[Plain-text document sources]

§ §

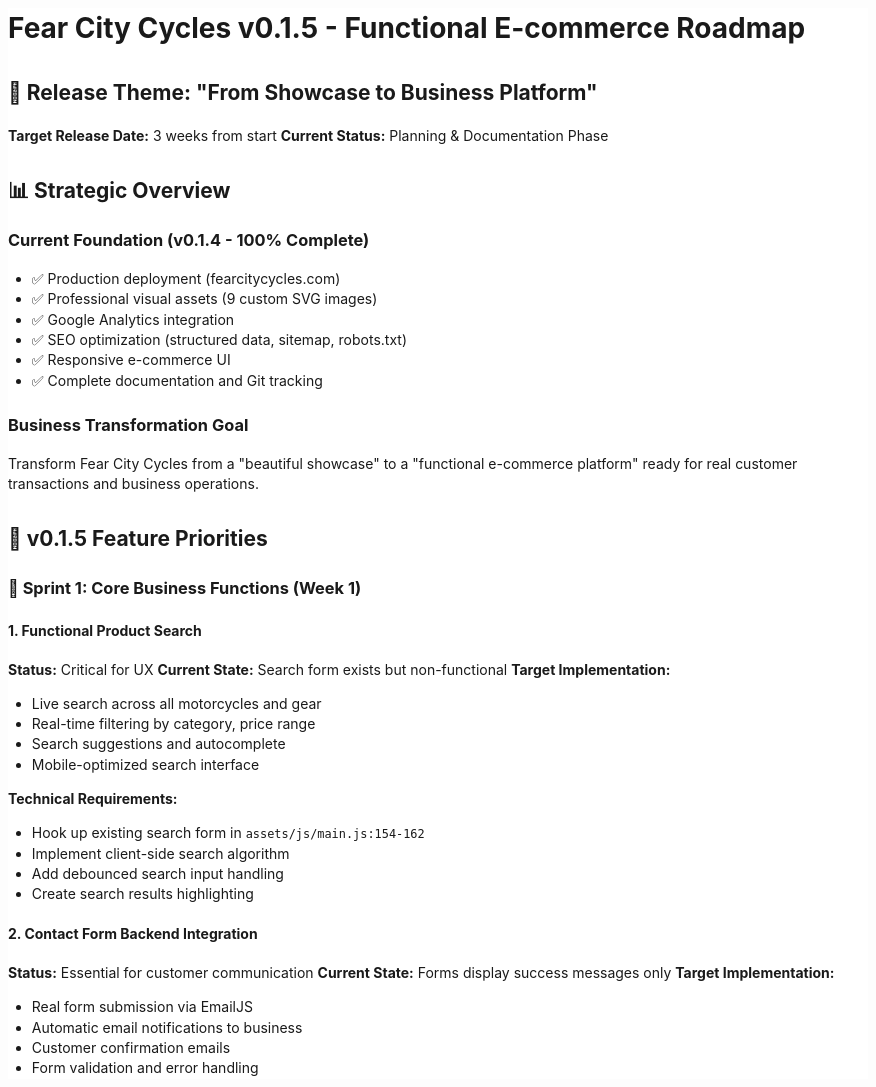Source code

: # Fear City Cycles v0.1.5 - Functional E-commerce Roadmap

## 🎯 **Release Theme: "From Showcase to Business Platform"**

**Target Release Date:** 3 weeks from start
**Current Status:** Planning & Documentation Phase

## 📊 **Strategic Overview**

### Current Foundation (v0.1.4 - 100% Complete)
- ✅ Production deployment (fearcitycycles.com)
- ✅ Professional visual assets (9 custom SVG images)
- ✅ Google Analytics integration
- ✅ SEO optimization (structured data, sitemap, robots.txt)
- ✅ Responsive e-commerce UI
- ✅ Complete documentation and Git tracking

### Business Transformation Goal
Transform Fear City Cycles from a "beautiful showcase" to a "functional e-commerce platform" ready for real customer transactions and business operations.

## 🚀 **v0.1.5 Feature Priorities**

### 🔴 **Sprint 1: Core Business Functions (Week 1)**

#### 1. Functional Product Search
**Status:** Critical for UX
**Current State:** Search form exists but non-functional
**Target Implementation:**
- Live search across all motorcycles and gear
- Real-time filtering by category, price range
- Search suggestions and autocomplete
- Mobile-optimized search interface

**Technical Requirements:**
- Hook up existing search form in `assets/js/main.js:154-162`
- Implement client-side search algorithm
- Add debounced search input handling
- Create search results highlighting

#### 2. Contact Form Backend Integration
**Status:** Essential for customer communication
**Current State:** Forms display success messages only
**Target Implementation:**
- Real form submission via EmailJS
- Automatic email notifications to business
- Customer confirmation emails
- Form validation and error handling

§ §

Set down exactly the line that holds "- Customer confirmation emails" and all lines after it to the end of the data.

* Answer for the task
- Customer confirmation emails
- Form validation and error handling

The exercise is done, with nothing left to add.